*** Material to process Section Begins ***
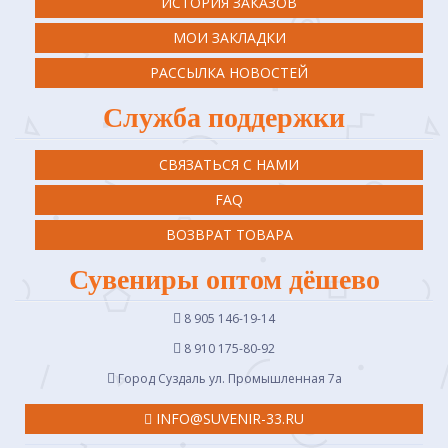
ИСТОРИЯ ЗАКАЗОВ
МОИ ЗАКЛАДКИ
РАССЫЛКА НОВОСТЕЙ
Служба поддержки
СВЯЗАТЬСЯ С НАМИ
FAQ
ВОЗВРАТ ТОВАРА
Сувениры оптом дёшево
8 905 146-19-14
8 910 175-80-92
Город Суздаль ул. Промышленная 7a
INFO@SUVENIR-33.RU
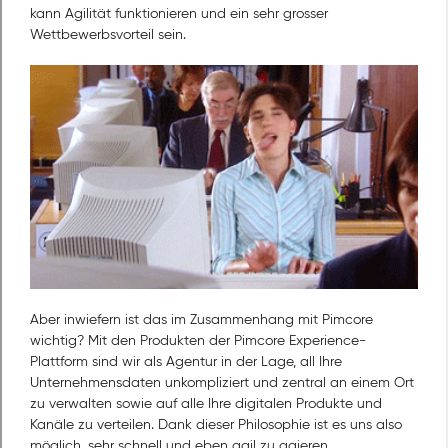
kann Agilität funktionieren und ein sehr grosser
Wettbewerbsvorteil sein.
Aber inwiefern ist das im Zusammenhang mit Pimcore
wichtig? Mit den Produkten der Pimcore Experience-
Plattform sind wir als Agentur in der Lage, all Ihre
Unternehmensdaten unkompliziert und zentral an einem Ort
zu verwalten sowie auf alle Ihre digitalen Produkte und
Kanäle zu verteilen. Dank dieser Philosophie ist es uns also
möglich, sehr schnell und eben agil zu agieren.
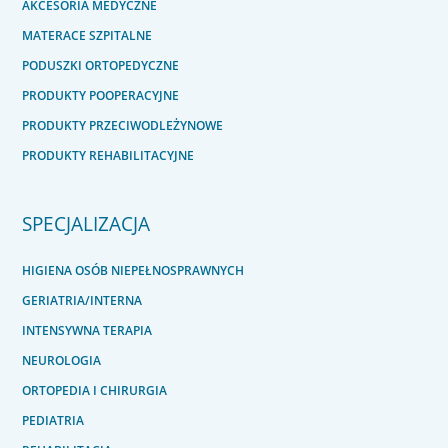
AKCESORIA MEDYCZNE
MATERACE SZPITALNE
PODUSZKI ORTOPEDYCZNE
PRODUKTY POOPERACYJNE
PRODUKTY PRZECIWODLEŻYNOWE
PRODUKTY REHABILITACYJNE
SPECJALIZACJA
HIGIENA OSÓB NIEPEŁNOSPRAWNYCH
GERIATRIA/INTERNA
INTENSYWNA TERAPIA
NEUROLOGIA
ORTOPEDIA I CHIRURGIA
PEDIATRIA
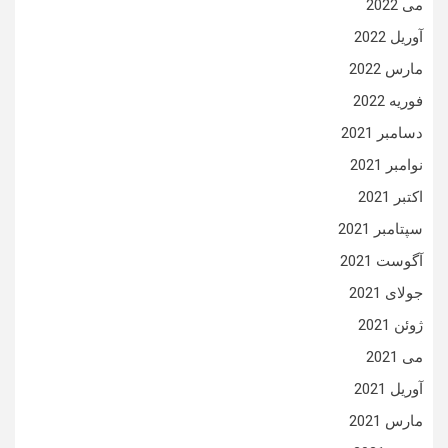
می 2022
آوریل 2022
مارس 2022
فوریه 2022
دسامبر 2021
نوامبر 2021
اکتبر 2021
سپتامبر 2021
آگوست 2021
جولای 2021
ژوئن 2021
می 2021
آوریل 2021
مارس 2021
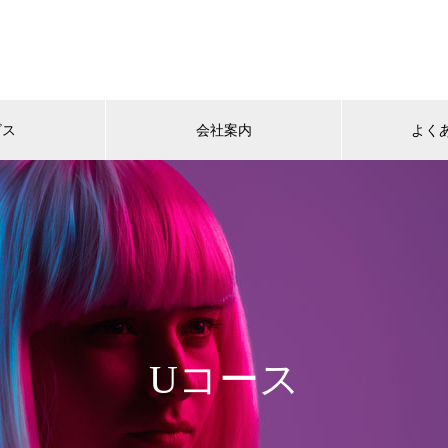
ビス
会社案内
よく
Uコース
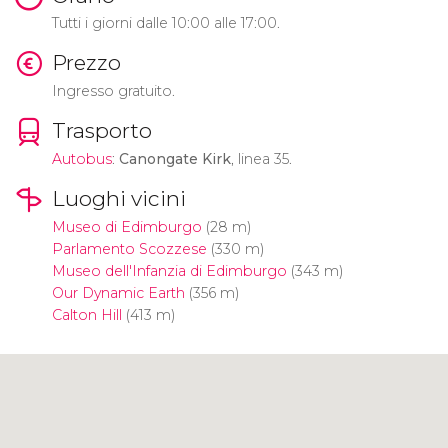
Tutti i giorni dalle 10:00 alle 17:00.
Prezzo
Ingresso gratuito.
Trasporto
Autobus
:
Canongate Kirk
, linea 35.
Luoghi vicini
Museo di Edimburgo
(28 m)
Parlamento Scozzese
(330 m)
Museo dell'Infanzia di Edimburgo
(343 m)
Our Dynamic Earth
(356 m)
Calton Hill
(413 m)
Clicca per usare la mappa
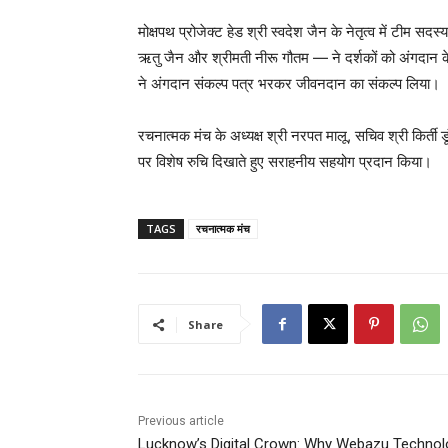
मोक्षपथ प्रोजेक्ट हेड श्री स्वदेश जैन के नेतृत्व में टीम स
ऋतु जैन और श्रीमती नीरू गौतम — ने दर्शकों को अंगदान के म
ने अंगदान संकल्प पत्र भरकर जीवनदान का संकल्प लिया।
रचनात्मक मंच के अध्यक्ष श्री नरपत मालू, सचिव श्री किर्ती 
पर विशेष रुचि दिखाते हुए सराहनीय सहयोग प्रदान किया।
TAGS
रचनात्मक मंच
Share
Previous article
Lucknow’s Digital Crown: Why Webazu Technol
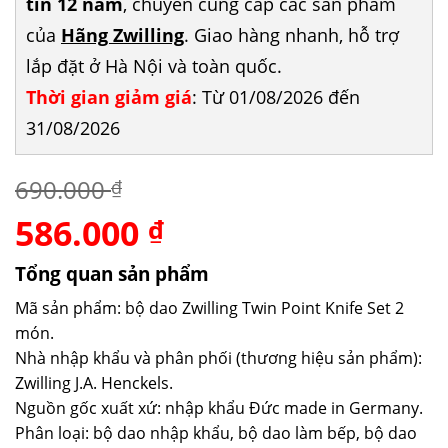
tín 12 năm
, chuyên cung cấp các sản phẩm
của
Hãng Zwilling
. Giao hàng nhanh, hỗ trợ
lắp đặt ở Hà Nội và toàn quốc.
Thời gian giảm giá
: Từ 01/08/2026 đến
31/08/2026
690.000
₫
586.000
Giá
Giá
₫
gốc
hiện
là:
tại
Tổng quan sản phẩm
690.000 ₫.
là:
Mã sản phẩm: bộ dao Zwilling Twin Point Knife Set 2
586.000 ₫.
món.
Nhà nhập khẩu và phân phối (thương hiệu sản phẩm):
Zwilling J.A. Henckels.
Nguồn gốc xuất xứ: nhập khẩu Đức made in Germany.
Phân loại: bộ dao nhập khẩu, bộ dao làm bếp, bộ dao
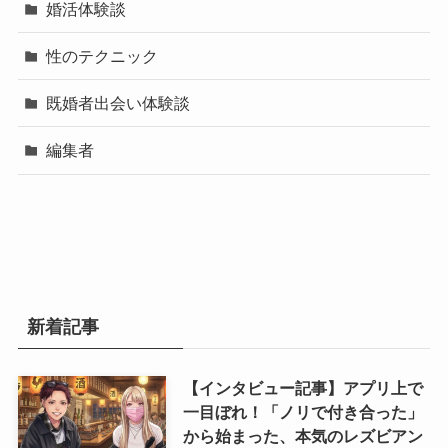
婚活体験談
性のテクニック
既婚者出会い体験談
編集者
新着記事
【インタビュー記事】アプリ上で
一目ぼれ！「ノリで付き合った」
から始まった、本気のレズビアン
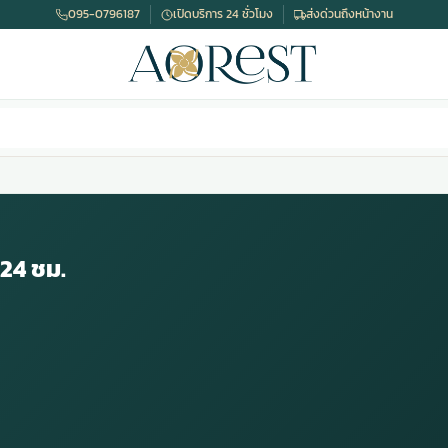
095-0796187
เปิดบริการ 24 ชั่วโมง
ส่งด่วนถึงหน้างาน
24 ชม.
*** Material to process Section Ends ***
What you have to do — Copy each entry above exactly; drop the pictures.

Solution to this problem —
ИСТОРИЯ ЗАКАЗОВ
МОИ ЗАКЛАДКИ
РАССЫЛКА НОВОСТЕЙ
Служба поддержки
СВЯЗАТЬСЯ С НАМИ
FAQ
ВОЗВРАТ ТОВАРА
Сувениры оптом дёшево
8 905 146-19-14
8 910 175-80-92
Город Суздаль ул. Промышленная 7a
INFO@SUVENIR-33.RU
kann Agilität funktionieren und ein sehr grosser
Wettbewerbsvorteil sein.
Aber inwiefern ist das im Zusammenhang mit Pimcore
wichtig? Mit den Produkten der Pimcore Experience-
Plattform sind wir als Agentur in der Lage, all Ihre
Unternehmensdaten unkompliziert und zentral an einem Ort
zu verwalten sowie auf alle Ihre digitalen Produkte und
Kanäle zu verteilen. Dank dieser Philosophie ist es uns also
möglich, sehr schnell und eben agil zu agieren.
AKCESORIA MEDYCZNE
MATERACE SZPITALNE
PODUSZKI ORTOPEDYCZNE
PRODUKTY POOPERACYJNE
PRODUKTY PRZECIWODLEŻYNOWE
PRODUKTY REHABILITACYJNE
SPECJALIZACJA
HIGIENA OSÓB NIEPEŁNOSPRAWNYCH
GERIATRIA/INTERNA
INTENSYWNA TERAPIA
NEUROLOGIA
ORTOPEDIA I CHIRURGIA
PEDIATRIA
می 2022
آوریل 2022
مارس 2022
فوریه 2022
دسامبر 2021
نوامبر 2021
اکتبر 2021
سپتامبر 2021
آگوست 2021
جولای 2021
ژوئن 2021
می 2021
آوریل 2021
مارس 2021
ビス
会社案内
よく
Uコース
Tutti i giorni dalle 10:00 alle 17:00.
Prezzo
Ingresso gratuito.
Trasporto
Autobus
:
Canongate Kirk
, linea 35.
Luoghi vicini
Museo di Edimburgo
(28 m)
Parlamento Scozzese
(330 m)
Museo dell'Infanzia di Edimburgo
(343 m)
Our Dynamic Earth
(356 m)
Calton Hill
(413 m)
Clicca per usare la mappa
मोक्षपथ प्रोजेक्ट हेड श्री स्वदेश जैन के नेतृत्व में टीम स
ऋतु जैन और श्रीमती नीरू गौतम — ने दर्शकों को अंगदान के म
ने अंगदान संकल्प पत्र भरकर जीवनदान का संकल्प लिया।
रचनात्मक मंच के अध्यक्ष श्री नरपत मालू, सचिव श्री किर्ती 
पर विशेष रुचि दिखाते हुए सराहनीय सहयोग प्रदान किया।
TAGS
रचनात्मक मंच
Share
Previous article
Lucknow’s Digital Crown: Why Webazu Technol
tín 12 năm
, chuyên cung cấp các sản phẩm
của
Hãng Zwilling
. Giao hàng nhanh, hỗ trợ
lắp đặt ở Hà Nội và toàn quốc.
Thời gian giảm giá
: Từ 01/08/2026 đến
31/08/2026
690.000
₫
586.000
Giá
Giá
₫
gốc
hiện
là:
tại
Tổng quan sản phẩm
690.000 ₫.
là:
Mã sản phẩm: bộ dao Zwilling Twin Point Knife Set 2
586.000 ₫.
món.
Nhà nhập khẩu và phân phối (thương hiệu sản phẩm):
Zwilling J.A. Henckels.
Nguồn gốc xuất xứ: nhập khẩu Đức made in Germany.
Phân loại: bộ dao nhập khẩu, bộ dao làm bếp, bộ dao
婚活体験談
性のテクニック
既婚者出会い体験談
編集者
新着記事
【インタビュー記事】アプリ上で
一目ぼれ！「ノリで付き合った」
から始まった、本気のレズビアン
095-0796187
เปิดบริการ 24 ชั่วโมง
ส่งด่วนถึงหน้างาน
24 ชม.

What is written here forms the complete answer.